Previous Permutation

Plz look at the new post.

Palindrome Partitioning

一次通关 again!very 高兴。

public ArrayList<ArrayList<String>> partition(String s) {
    ArrayList<ArrayList<String>> ans = new ArrayList<ArrayList<String>>();
    if (s == null || s.length() == 0) {
        return ans;
    }
    boolean[][] map = palinMap(s);
    helper(ans, new ArrayList<String>(), s, map, 0);
    return ans;
}

private void helper(ArrayList<ArrayList<String>> ans, ArrayList<String> path, String s, boolean[][] map, int pos) {
    int len = s.length();
    if (pos == len) {
        ans.add(new ArrayList<String>(path));
        return;
    }
    for (int i = pos; i < len; i++) {
        if (!map[pos][i]) {
            continue;
        }
        path.add(s.substring(pos, i + 1));
        helper(ans, path, s, map, i + 1);
        path.remove(path.size() - 1);
    }
}

private boolean[][] palinMap(String s) {
    int len = s.length();
    boolean[][] map = new boolean[len][len];
    for (int i = len - 1; i >= 0; i--) {
        for (int j = 0; j < len; j++) {
            if (i > j) {
                continue;
            } else if (i == j) {
                map[i][j] = true;
            } else if (j - i == 1) {
                map[i][j] = s.charAt(i) == s.charAt(j);
            } else {
                map[i][j] = map[i + 1][j - 1] &
                        s.charAt(i) == s.charAt(j);
            }
        }
    }
    return map;
}

Palindrome Partitioning II

This is DP, not Graph & Search.

Combination Sum

public ArrayList<ArrayList<Integer>> combinationSum(int[] candidates, int target) {
    ArrayList<ArrayList<Integer>> ans = new ArrayList<ArrayList<Integer>>();
    if (candidates == null || candidates.length == 0) {
        return ans;
    }
    Arrays.sort(candidates);
    helper(ans, new ArrayList<Integer>(), candidates, target, 0);
    return ans;
}

private void helper(ArrayList<ArrayList<Integer>> ans, ArrayList<Integer> path,
        int[] candidates, int target, int pos) {
    if (target == 0) {
        ans.add(new ArrayList<Integer>(path));
        return;
    } else if (target < 0) {
        return;
    }
    for (int i = pos; i < candidates.length; i++) {
        if (target < candidates[i]) {
            continue;
        }
        path.add(candidates[i]);
        helper(ans, path, candidates, target - candidates[i], i);
        path.remove(path.size() - 1);
    }
}

Combination Sum II

public ArrayList<ArrayList<Integer>> combinationSum2(int[] candidates, int target) {
    ArrayList<ArrayList<Integer>> ans = new ArrayList<ArrayList<Integer>>();
    if (candidates == null || candidates.length == 0) {
        return ans;
    }
    Arrays.sort(candidates);
    helper(ans, new ArrayList<Integer>(), candidates, target, 0);
    return ans;
}

private void helper(ArrayList<ArrayList<Integer>> ans, ArrayList<Integer> path,
        int[] candidates, int target, int pos) {
    if (target == 0) {
        ans.add(new ArrayList<Integer>(path));
        return;
    } else if (target < 0) {
        return;
    }
    for (int i = pos; i < candidates.length; i++) {
        if (target < candidates[i]) {
            continue;
        }
        if (i > pos && candidates[i - 1] == candidates[i]) {
            continue;
        }
        path.add(candidates[i]);
        helper(ans, path, candidates, target - candidates[i], i + 1);
        path.remove(path.size() - 1);
    }
}

Word Ladder

Note that this is a BFS question, not DFS. I made it wrong and it took me a long time.

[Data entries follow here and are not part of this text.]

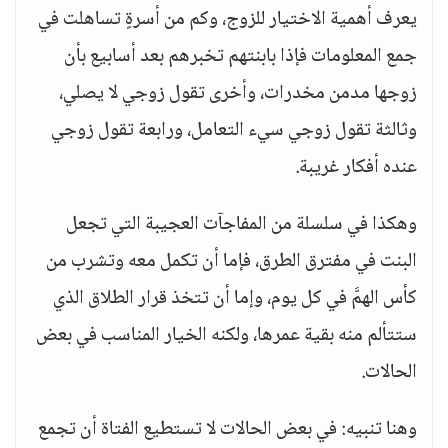
يعرف أهمية الاختيار للزوج، وكم من أسرةٍ تساهلت في
جمع المعلومات فإذا بابنتهم تخبرهم بعد أسابيع بأن
زوجها مدمن مخدرات، وأخرى تقول زوجي لا يصلي،
وثالثة تقول زوجي سيء التعامل، ورابعة تقول زوجي
عنده أفكار غريبة.
وهكذا في سلسلة من المفاجآت العجيبة التي تجعل
البنت في مفترق الطرق، فإما أن تكمل معه وتشرب من
كأس الهمَّ في كل يوم، وإما أن تتخذ قرار الطلاق الذي
ستتألم منه بقية عمرها، ولكنه الخيار المناسب في بعض
الحالات.
وهنا تنبيه: في بعض الحالات لا تستطيع الفتاة أن تجمع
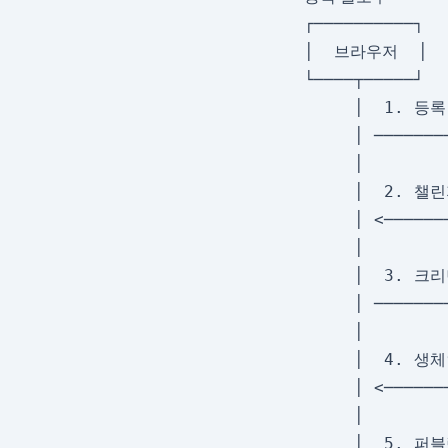
┌──────────┐  
│  브라우저  │   
└────┬─────┘  
     │  1. 등록
     │ ───────
     │        
     │  2. 챌린
     │ <──────
     │        
     │  3. 크리
     │ ───────
     │        
     │  4. 생체
     │ <──────
     │        
     │  5. 퍼블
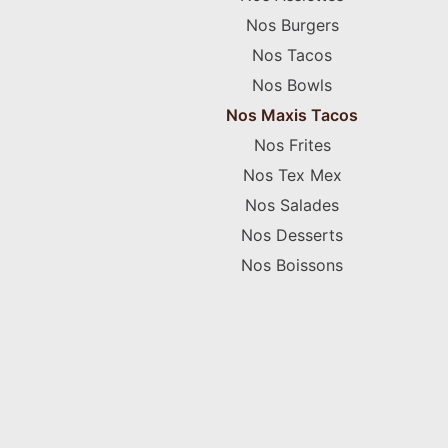
Nos Burgers
Nos Tacos
Nos Bowls
Nos Maxis Tacos
Nos Frites
Nos Tex Mex
Nos Salades
Nos Desserts
Nos Boissons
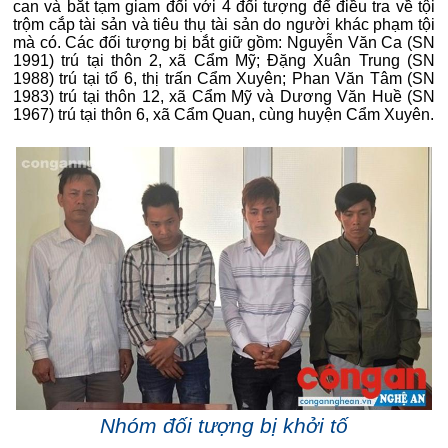
can và bắt tạm giam đối với 4 đối tượng để điều tra về tội
trộm cắp tài sản và tiêu thụ tài sản do người khác phạm tội
mà có. Các đối tượng bị bắt giữ gồm: Nguyễn Văn Ca (SN
1991) trú tại thôn 2, xã Cẩm Mỹ; Đặng Xuân Trung (SN
1988) trú tại tổ 6, thị trấn Cẩm Xuyên; Phan Văn Tâm (SN
1983) trú tại thôn 12, xã Cẩm Mỹ và Dương Văn Huề (SN
1967) trú tại thôn 6, xã Cẩm Quan, cùng huyện Cẩm Xuyên.
Nhóm đối tượng bị khởi tố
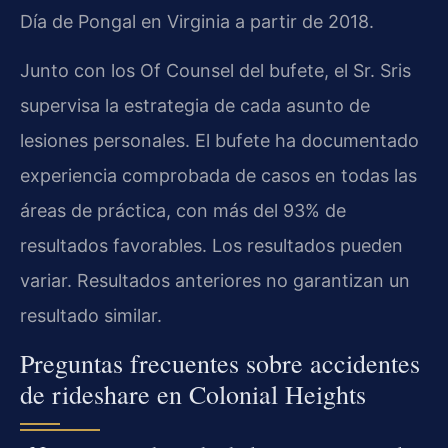
Día de Pongal en Virginia a partir de 2018.
Junto con los Of Counsel del bufete, el Sr. Sris
supervisa la estrategia de cada asunto de
lesiones personales. El bufete ha documentado
experiencia comprobada de casos en todas las
áreas de práctica, con más del 93% de
resultados favorables. Los resultados pueden
variar. Resultados anteriores no garantizan un
resultado similar.
Preguntas frecuentes sobre accidentes
de rideshare en Colonial Heights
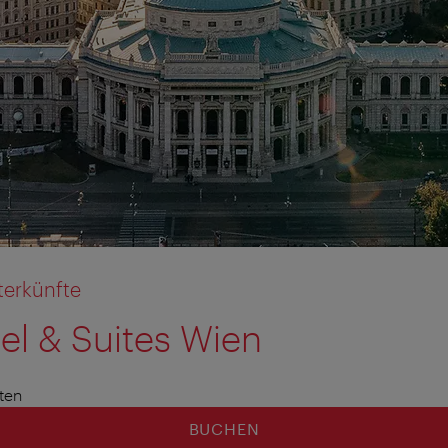
terkünfte
el & Suites Wien
ten
BUCHEN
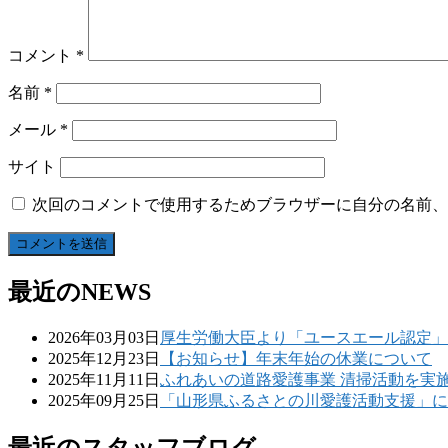
コメント
*
名前
*
メール
*
サイト
次回のコメントで使用するためブラウザーに自分の名前、
最近のNEWS
2026年03月03日
厚生労働大臣より「ユースエール認定」
2025年12月23日
【お知らせ】年末年始の休業について
2025年11月11日
ふれあいの道路愛護事業 清掃活動を実
2025年09月25日
「山形県ふるさとの川愛護活動支援」に
最近のスタッフブログ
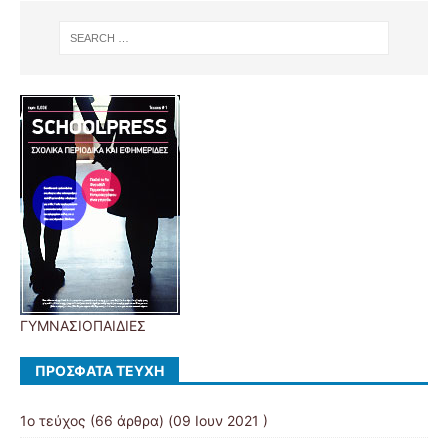
ΓΥΜΝΑΣΙΟΠΑΙΔΙΕΣ
ΠΡΌΣΦΑΤΑ ΤΕΎΧΗ
1ο τεύχος
(66 άρθρα) (09 Ιουν 2021 )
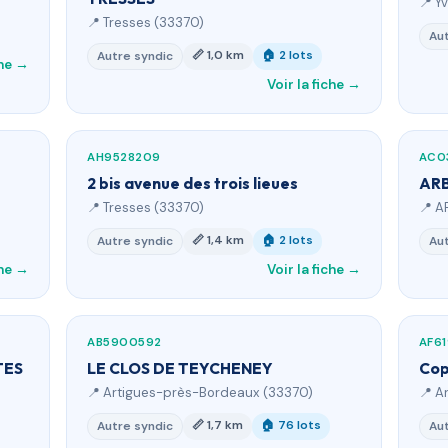
📍 Y
📍 Tresses (33370)
Aut
📏 1,0 km
🏠 2 lots
Autre syndic
che →
Voir la fiche →
AH9528209
AC0
2 bis avenue des trois lieues
AR
📍 Tresses (33370)
📍 A
📏 1,4 km
🏠 2 lots
Autre syndic
Aut
che →
Voir la fiche →
AB5900592
AF6
TES
LE CLOS DE TEYCHENEY
Cop
📍 Artigues-près-Bordeaux (33370)
📍 A
📏 1,7 km
🏠 76 lots
Autre syndic
Aut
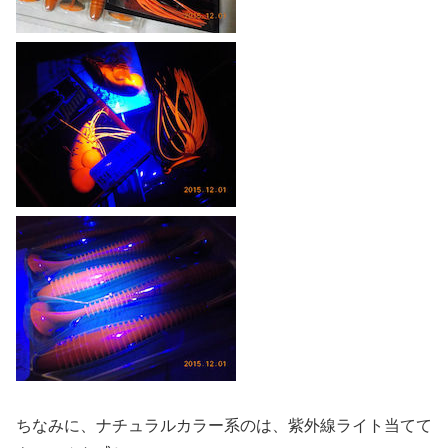
ちなみに、ナチュラルカラー系のは、紫外線ライト当てて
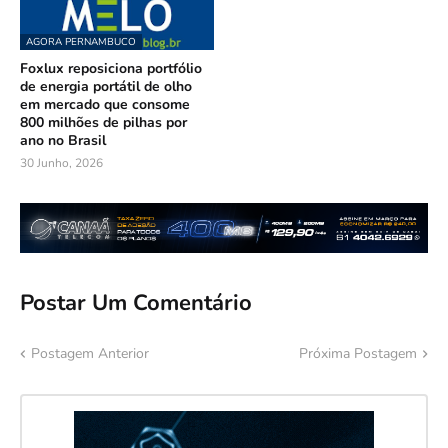
AGORA PERNAMBUCO
Foxlux reposiciona portfólio
de energia portátil de olho
em mercado que consome
800 milhões de pilhas por
ano no Brasil
30 Junho, 2026
Postar Um Comentário
Postagem Anterior
Próxima Postagem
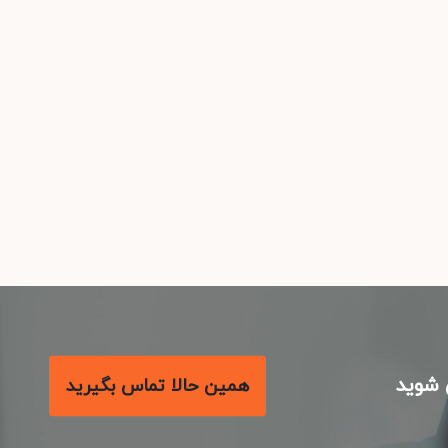
شوید
همین حالا تماس بگیرید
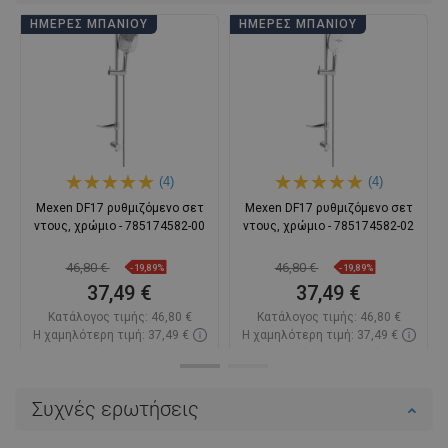
ΗΜΈΡΕΣ ΜΠΆΝΙΟΥ
ΗΜΈΡΕΣ ΜΠΆΝΙΟΥ
(4)
(4)
Mexen DF17 ρυθμιζόμενο σετ
Mexen DF17 ρυθμιζόμενο σετ
ντους, χρώμιο - 785174582-00
ντους, χρώμιο - 785174582-02
46,80 €
46,80 €
-19,89%
-19,89%
37,49 €
37,49 €
Κατάλογος τιμής:
46,80 €
Κατάλογος τιμής:
46,80 €
Η χαμηλότερη τιμή: 37,49 €
Η χαμηλότερη τιμή: 37,49 €
Διαθεσιμότητα:
Σε απόθεμα
Διαθεσιμότητα:
Σε απόθεμα
Στο καλάθι
Στο καλάθι
Συχνές ερωτήσεις
Σύγκριση
favorite_border
Αγαπημένα
Σύγκριση
favorite_border
Αγαπημένα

public int ladderLength(String start, String end, Set<String> dict) {
    Queue<String> queue = new LinkedList<String>();
    queue.add(start);
    int length = 1;

    while (!queue.isEmpty()) {
        int currentSize = queue.size();
        for (int k = 0; k < currentSize; k++) {
            String word = queue.remove();
            // insert all adjacent strings of word
            if (word.equals(end)) {
                return length;
            }
            for (int i = 0; i < word.length(); i++) {
                char[] letters = word.toCharArray();
                char originalLetter = letters[i];
                for (char c = 'a'; c <= 'z'; c++) {
                    if (c == originalLetter) continue;
                    letters[i] = c;
                    String newLetters = String.valueOf(letters);
                    if (dict.contains(newLetters)) {
                        queue.add(newLetters);
                        dict.remove(newLetters);
                    }
                }
                letters[i] = originalLetter;
            }
        }
        length++;
    }
    return 0;
}

Word Ladder II

unsolvable

Additional questions

Restore IP Addresses

public List<String> restoreIpAddresses(String s) {
    List<String> ans = new ArrayList<String>();
    if (s == null || s.length() == 0) {
        return ans;
    }
    helper(ans, new ArrayList<String>(), s, 0);
    return ans;
}

private void helper(List<String> ans, List<String> path, String s, int pos) {
    if (path.size() == 4) {
        if (pos == s.length()) {
            ans.add(convert(path));
        }
        return;
    }
    for (int i = pos + 1; i <= s.length() && i <= pos + 3; i++) {
        String nextNum = s.substring(pos, i);
        if (!isValid(nextNum)) {
            continue;
        }
        path.add(nextNum);
        helper(ans, path, s, i);
        path.remove(path.size() - 1);
    }
}

private boolean isValid(String str) {
    if (str.length() == 1) {
        return true;
    } else if (str.charAt(0) == '0') {
        return false;
    } else {
        int num = Integer.parseInt(str);
        return 0 <= num && num <= 255;
    }
}

private String convert(List<String> path) {
    String str = "";
    for (String s: path) {
        str += "." + s;
    }
    return str.substring(1);
}

Combinations

skip

Letter Combinations of a Phone Number

skip

Permutation Sequence

public String getPermutation(int n, int k) {
    List<Integer> list = new ArrayList<Integer>();
    int fact = 1;
    for (int i = 1; i <= n; i++) {
        list.add(i);
        fact *= i;
    }
    String ans = "";
    for (int i = n; i > 0; i--) {
        fact = fact / i;
        int rank = (k - 1) / fact;
        k = (k - 1) % fact + 1;

        int curNum = list.remove(rank);
        ans += String.valueOf(curNum);
    }
    return ans;
}

Conclusion

DFS (O(2^n), O(n!))

  1. Find all possible solutions
  2. Permutations / Subsets

BFS (O(m), O(n))

  1. Graph traversal
  2. Find shortest path in a simple graph

Two most canonical BFS questions:

  1. Graph traversal and toposort
  2. Word Ladder